I first left my hometown at age 16 as a pariah, the cautionary tale of juvenile delinquency. A nurturing aunt and uncle had persuaded my parents to let them take me in and try to detour my path to perdition. It only accelerated the pace.

On Fridays, I would hitchhike back home. Rides were unpredictable and once a driver dropped me off at a country crossroads, inhabited only by a ramshackle gas station with a makeshift bar. After waiting an hour for a ride, I wandered in and ordered a beer. I was the sole customer and the owner seemed unconcerned about underage drinking. After three or four beers, he got a call. He said he had to run an errand and asked if I would watch the place.

Opening another beer, I begin pondering my wretched life. It was just one of a lifetime of rash decisions. I filled my suitcase with beer and climbed into the cab of the station’s gas truck. Unfortunately, the keys were in the ignition. The crossroads offered four options. Mephistopheles had never spoken to me so directly: “Go West young man and seek fame and fortune.”

I had been barreling along at 75 mph for about 30-35 miles when the flashing red lights of three squad cars first appeared in the rear view mirror. I figured they were still two to three miles behind me but closing fast. I had to beat them to the next hamlet about three miles ahead. I cranked the engine to its limit of 95 mph and roared into the little town full throttle.

I pulled behind some grain elevators and jumped from the still moving vehicle —with my suitcase of beer intact. I ran to a grain silo, climbed 50 feet of outside ladders, and dropped into a sea of corn kernels, buried up my neck. I guzzled beer until a highway cop leaned into the opening and spotted me with his flashlight. Treatment for alcoholism was still 16 long years away.

For town fathers, enough was enough

They transported me to the Jackson County jail. The next morning they marched me across the street to the courthouse. The town fathers had decided enough was enough.

I ended up graduating high school at the Red Wing “Boys Reformatory,” forever banished from the records of the Jackson High School class of 1963.

With shame and defiance, I voluntarily emigrated from the soil of my ancestors and its offspring. I remember well fleeing in a battered, gray 1949 Plymouth. I immigrated to a foreign land, eventually transplanting myself into a more cosmopolitan landscape.

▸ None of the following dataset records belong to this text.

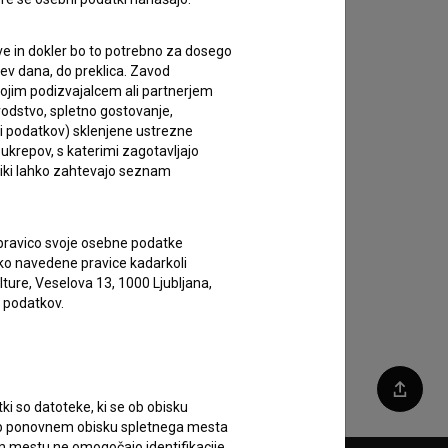
e in dokler bo to potrebno za dosego
itev dana, do preklica. Zavod
vojim podizvajalcem ali partnerjem
vodstvo, spletno gostovanje,
lci podatkov) sklenjene ustrezne
 ukrepov, s katerimi zagotavljajo
niki lahko zahtevajo seznam
 pravico svoje osebne podatke
ahko navedene pravice kadarkoli
lture, Veselova 13, 1000 Ljubljana,
 podatkov.
Deli
tki so datoteke, ki se ob obisku
 Ob ponovnem obisku spletnega mesta
nem mestu ne omogočajo identifikacije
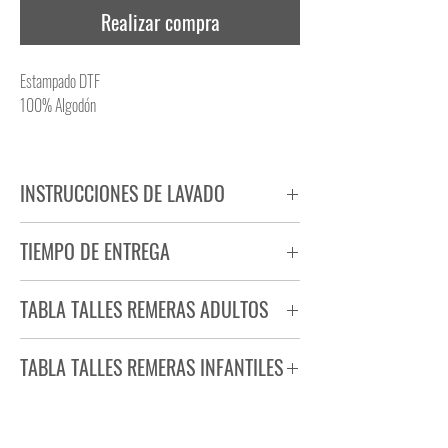
Realizar compra
Estampado DTF
100% Algodón
INSTRUCCIONES DE LAVADO
NO PLANCHAR ESTAMPADO
TIEMPO DE ENTREGA
NO UTILIZAR SECADORA
Tiempo estimado de entrega de 72 a 96 hs.
TABLA TALLES REMERAS ADULTOS
Producto bajo demanda.
TABLA TALLES REMERAS INFANTILES
TALLE
ANCHO
LARGO
S
44
71
TALLE
ANCHO
LARGO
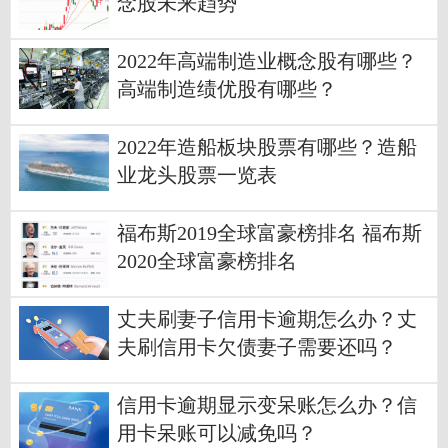
念股未来趋势
2022年高端制造业概念股有哪些？
高端制造绩优股有哪些？
2022年造船板块股票有哪些？造船
业龙头股票一览表
福布斯2019全球富豪榜排名 福布斯
2020全球富豪榜排名
丈夫刷妻子信用卡逾期怎么办？丈
夫刷信用卡欠债妻子需要还吗？
信用卡逾期显示变呆账怎么办？信
用卡呆账可以减免吗？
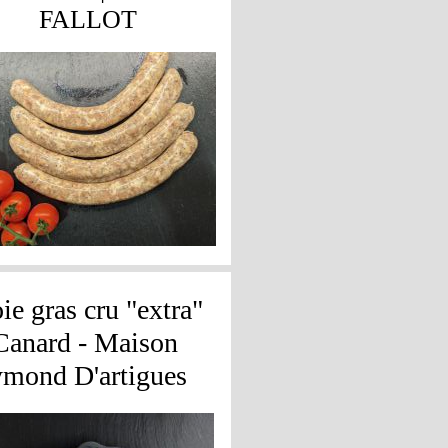
FALLOT
oie gras cru "extra"
Canard - Maison
mond D'artigues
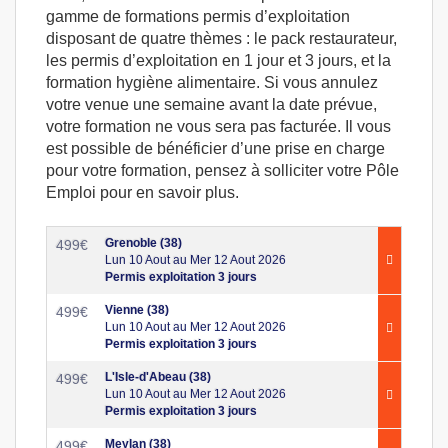
gamme de formations permis d’exploitation
disposant de quatre thèmes : le pack restaurateur,
les permis d’exploitation en 1 jour et 3 jours, et la
formation hygiène alimentaire. Si vous annulez
votre venue une semaine avant la date prévue,
votre formation ne vous sera pas facturée. Il vous
est possible de bénéficier d’une prise en charge
pour votre formation, pensez à solliciter votre Pôle
Emploi pour en savoir plus.
Grenoble (38)
499
€
Lun 10 Aout au Mer 12 Aout 2026
Permis exploitation 3 jours
Vienne (38)
499
€
Lun 10 Aout au Mer 12 Aout 2026
Permis exploitation 3 jours
L'Isle-d'Abeau (38)
499
€
Lun 10 Aout au Mer 12 Aout 2026
Permis exploitation 3 jours
Meylan (38)
499
€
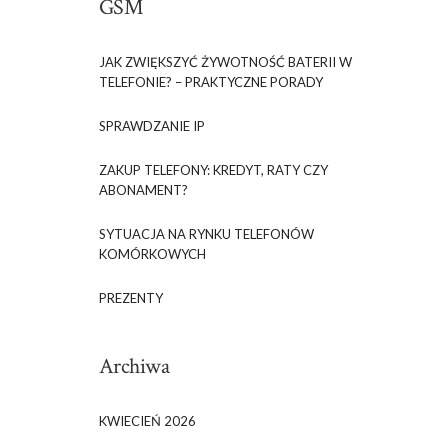
GSM
JAK ZWIĘKSZYĆ ŻYWOTNOŚĆ BATERII W
TELEFONIE? – PRAKTYCZNE PORADY
SPRAWDZANIE IP
ZAKUP TELEFONY: KREDYT, RATY CZY
ABONAMENT?
SYTUACJA NA RYNKU TELEFONÓW
KOMÓRKOWYCH
PREZENTY
Archiwa
KWIECIEŃ 2026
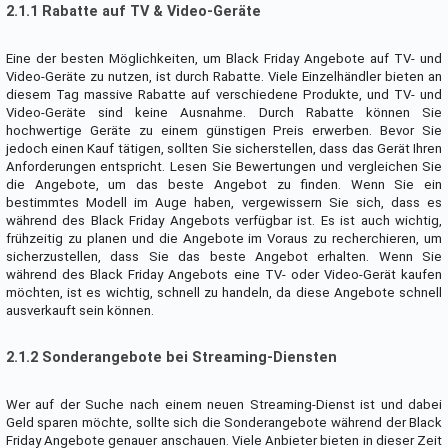
2.1.1 Rabatte auf TV & Video-Geräte
Eine der besten Möglichkeiten, um Black Friday Angebote auf TV- und
Video-Geräte zu nutzen, ist durch Rabatte. Viele Einzelhändler bieten an
diesem Tag massive Rabatte auf verschiedene Produkte, und TV- und
Video-Geräte sind keine Ausnahme. Durch Rabatte können Sie
hochwertige Geräte zu einem günstigen Preis erwerben. Bevor Sie
jedoch einen Kauf tätigen, sollten Sie sicherstellen, dass das Gerät Ihren
Anforderungen entspricht. Lesen Sie Bewertungen und vergleichen Sie
die Angebote, um das beste Angebot zu finden. Wenn Sie ein
bestimmtes Modell im Auge haben, vergewissern Sie sich, dass es
während des Black Friday Angebots verfügbar ist. Es ist auch wichtig,
frühzeitig zu planen und die Angebote im Voraus zu recherchieren, um
sicherzustellen, dass Sie das beste Angebot erhalten. Wenn Sie
während des Black Friday Angebots eine TV- oder Video-Gerät kaufen
möchten, ist es wichtig, schnell zu handeln, da diese Angebote schnell
ausverkauft sein können.
2.1.2 Sonderangebote bei Streaming-Diensten
Wer auf der Suche nach einem neuen Streaming-Dienst ist und dabei
Geld sparen möchte, sollte sich die Sonderangebote während der Black
Friday Angebote genauer anschauen. Viele Anbieter bieten in dieser Zeit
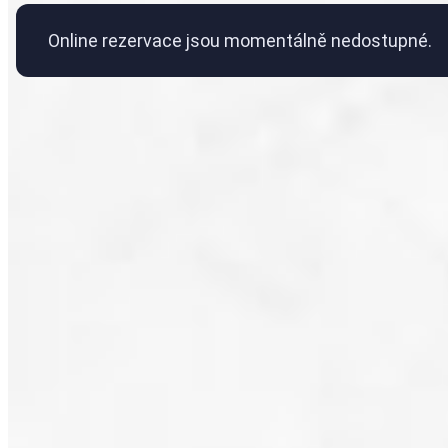
Online rezervace jsou momentálně nedostupné.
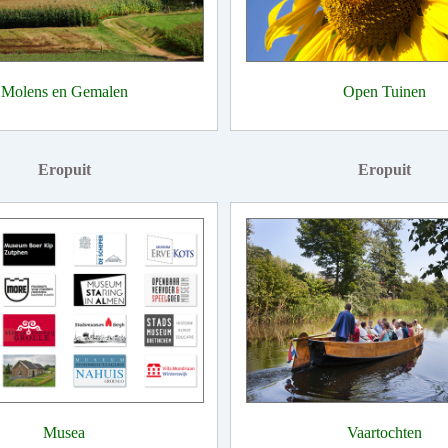
Molens en Gemalen
Open Tuinen
Eropuit
Eropuit
Musea
Vaartochten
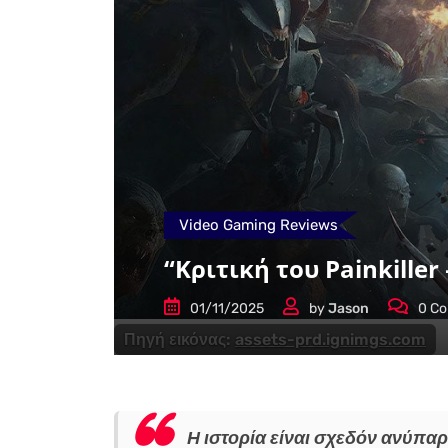
Video Gaming Reviews
“Κριτική του Painkiller 
01/11/2025
by
Jason
0
Co
Πηγή εικόνας:
assets-prd.ignimgs.com
Η ιστορία είναι σχεδόν ανύπαρκ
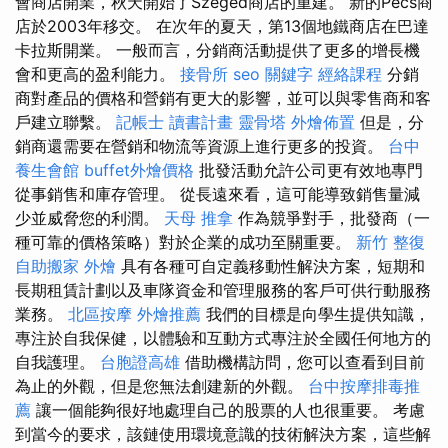
會商店開業，秋天開始了Szeged商店的重建。 新的Pécs商
店於2003年移交。 在次年的夏天，第13個地鐵商店在巴達
卡拉斯開業。 一般而言，分銷商活動提供了更多的增長機
會和更高的盈利能力。
接骨所
seo 關鍵字
經絡課程
分銷
商對產品的價格和營銷有更大的影響，並可以與零售商和客
戶建立聯繫。
記帳士 讀書計畫
靈骨塔
外燴佈置
但是，分
銷商還需要在營銷和物流等資源上進行更多的投資。
台中
養生會館
buffet外燴價格
批發活動允許公司更有效地專門
從事銷售和庫存管理。 從長遠來看，這可能導致銷售量減
少並威脅您的利潤。
天母 推拿
作為競爭對手，批發商（一
種可靠的價格策略）對於企業的成功至關重要。
新竹 整復
自助搬家
外燴
具有各種可自定義移動性解決方案，短期和
長期租賃計劃以及車隊資金和管理服務的客戶可供行動服務
業務。
北區按摩
外燴推薦
我們的目標是向學生提供知識，
專注於自我保健，以體驗和互動方式專注於全國任何地方的
自我護理。
台胞證高雄
借助機構訪問，您可以查看到目前
為止的外觀，但是您無法創建新的外觀。
台中按摩排毒推
薦
讓一個能夠很好地處理自己的股票的人也很重要。 考慮
到當今的要求，該鏈使用環境意識的技術解決方案，這些解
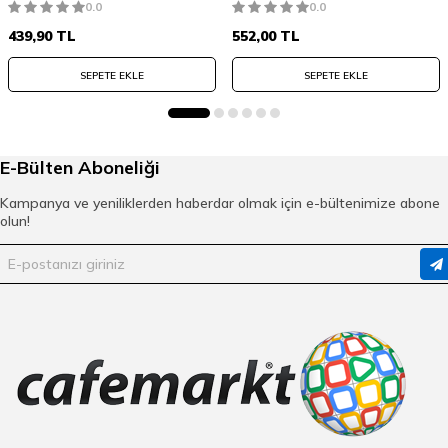
0.0
0.0
439,90
TL
552,00
TL
SEPETE EKLE
SEPETE EKLE
E-Bülten Aboneliği
Kampanya ve yeniliklerden haberdar olmak için e-bültenimize abone
olun!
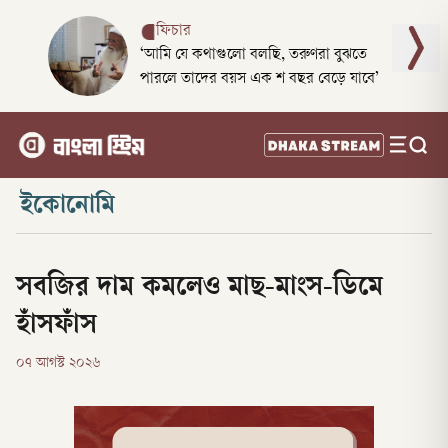
ফিচার
‘আমি যে কথাগুলো বলছি, তরুণরা বুঝতে
পারলে তাদের বয়স এক শ বছর বেড়ে যাবে’
ইকোনোমি
সবজির দাম কমলেও মাছ-মাংস-ডিমে
হাঁসফাঁস
০৭ আগস্ট ২০২৬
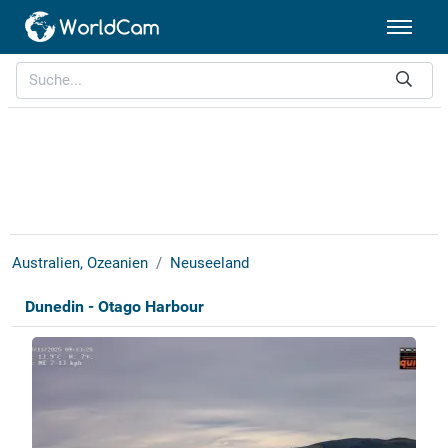
Australien, Ozeanien
Neuseeland
Dunedin - Otago Harbour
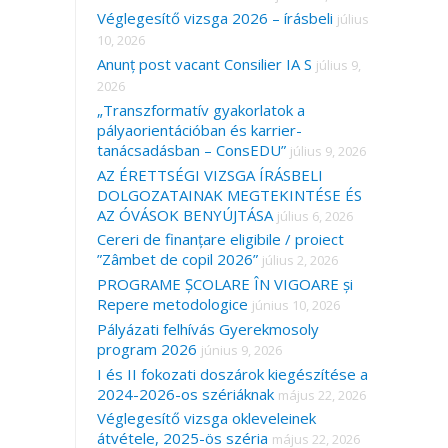
Véglegesítő vizsga 2026 – írásbeli
július
10, 2026
Anunț post vacant Consilier IA S
július 9,
2026
„Transzformatív gyakorlatok a
pályaorientációban és karrier-
tanácsadásban – ConsEDU”
július 9, 2026
AZ ÉRETTSÉGI VIZSGA ÍRÁSBELI
DOLGOZATAINAK MEGTEKINTÉSE ÉS
AZ ÓVÁSOK BENYÚJTÁSA
július 6, 2026
Cereri de finanțare eligibile / proiect
”Zâmbet de copil 2026”
július 2, 2026
PROGRAME ȘCOLARE ÎN VIGOARE și
Repere metodologice
június 10, 2026
Pályázati felhívás Gyerekmosoly
program 2026
június 9, 2026
I és II fokozati doszárok kiegészítése a
2024-2026-os szériáknak
május 22, 2026
Véglegesítő vizsga okleveleinek
átvétele, 2025-ös széria
május 22, 2026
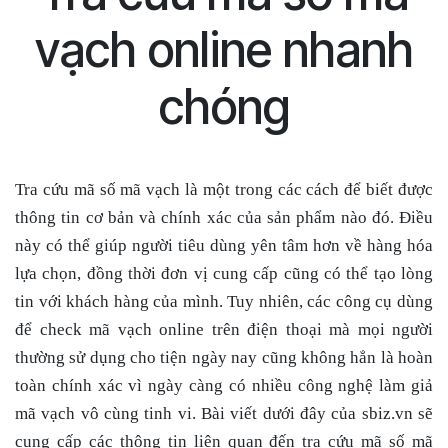
vạch online nhanh
chóng
Tra cứu mã số mã vạch là một trong các cách để biết được
thông tin cơ bản và chính xác của sản phẩm nào đó. Điều
này có thể giúp người tiêu dùng yên tâm hơn về hàng hóa
lựa chọn, đồng thời đơn vị cung cấp cũng có thể tạo lòng
tin với khách hàng của mình. Tuy nhiên, các công cụ dùng
để check mã vạch online trên điện thoại mà mọi người
thường sử dụng cho tiện ngày nay cũng không hẳn là hoàn
toàn chính xác vì ngày càng có nhiều công nghệ làm giả
mã vạch vô cùng tinh vi. Bài viết dưới đây của sbiz.vn sẽ
cung cấp các thông tin liên quan đến tra cứu mã số mã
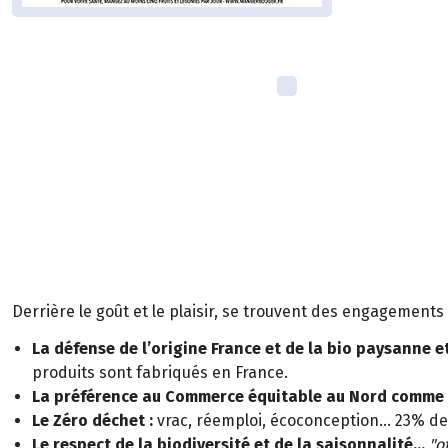
Derrière le goût et le plaisir, se trouvent des engagements 
La défense de l’origine France et de la bio paysanne et
produits sont fabriqués en France.
La préférence au Commerce équitable au Nord comme 
Le Zéro déchet :
vrac, réemploi, écoconception… 23% de
Le respect de la biodiversité et de la saisonnalité…
"of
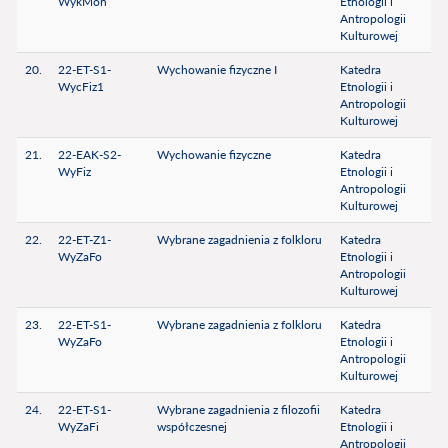
WykMon
Etnologii i
Antropologii
Kulturowej
20.
22-ET-S1-
Wychowanie fizyczne I
Katedra
WycFiz1
Etnologii i
Antropologii
Kulturowej
21.
22-EAK-S2-
Wychowanie fizyczne
Katedra
WyFiz
Etnologii i
Antropologii
Kulturowej
22.
22-ET-Z1-
Wybrane zagadnienia z folkloru
Katedra
WyZaFo
Etnologii i
Antropologii
Kulturowej
23.
22-ET-S1-
Wybrane zagadnienia z folkloru
Katedra
WyZaFo
Etnologii i
Antropologii
Kulturowej
24.
22-ET-S1-
Wybrane zagadnienia z filozofii
Katedra
WyZaFi
współczesnej
Etnologii i
Antropologii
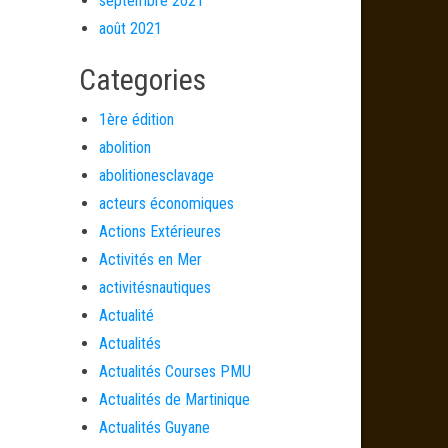
septembre 2021
août 2021
Categories
1ère édition
abolition
abolitionesclavage
acteurs économiques
Actions Extérieures
Activités en Mer
activitésnautiques
Actualité
Actualités
Actualités Courses PMU
Actualités de Martinique
Actualités Guyane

Nevertheless, my hometown remained the psychic map from which I sought to distance myself from the provincial culture and values of my youthful years from 1945 to 1961. I could never listen to the songs on Bruce Springsteen’s “Born in the U.S.A.” without imagining that bend in the Des Moines River. In other words, you can take the boy out of Jackson County, but you can’t take Jackson County out of the boy.

Reconciliation

In 2010, a terminal cancer had invaded both my body and identity. Suddenly my story of dying went viral, appearing statewide and beyond in newspapers, on TV, radio, and the Internet. Much to my astonishment, a number of former classmates reached out to me with compassion and affection. They had extended an invitation of reconciliation. Hesitantly, I reciprocated.

As a result, when an invitation arrived for their 50th class reunion, I decided to return for the first time as an honorary graduate. I drove southwest for 180 miles with considerable trepidation. Arriving at the last minute without benefit of a nametag, few recognized me. Of the 107 class members, 22 candles flickered for those who had passed, 53 of the remaining 85 attended — a remarkable percentage. Of the 53, 13 of us had become teachers. Perhaps there was something more than fluoride in that landmark water tower.

After two restorative days, I drove home for three hours, luxuriating in my classmates’ welcoming balm that heals the soul. Only then did I fully understand what a festering emotional wound my 50-year estrangement had been.

It was a godsend for this prodigal son to see up close and personal how each of us have been participants in the same human comedy, sharing a plethora of trials and tribulations, triumphs and tragedies. Along this haphazard pilgrimage, all we really have is each other. To the remaining members of the class of 1963, a heartfelt thank you for sharing the early morning and late evening of my brief, but eventful, sojourn on this earth.

Don’t be a stranger.

Monte Bute teaches sociology and social science at Metropolitan State University.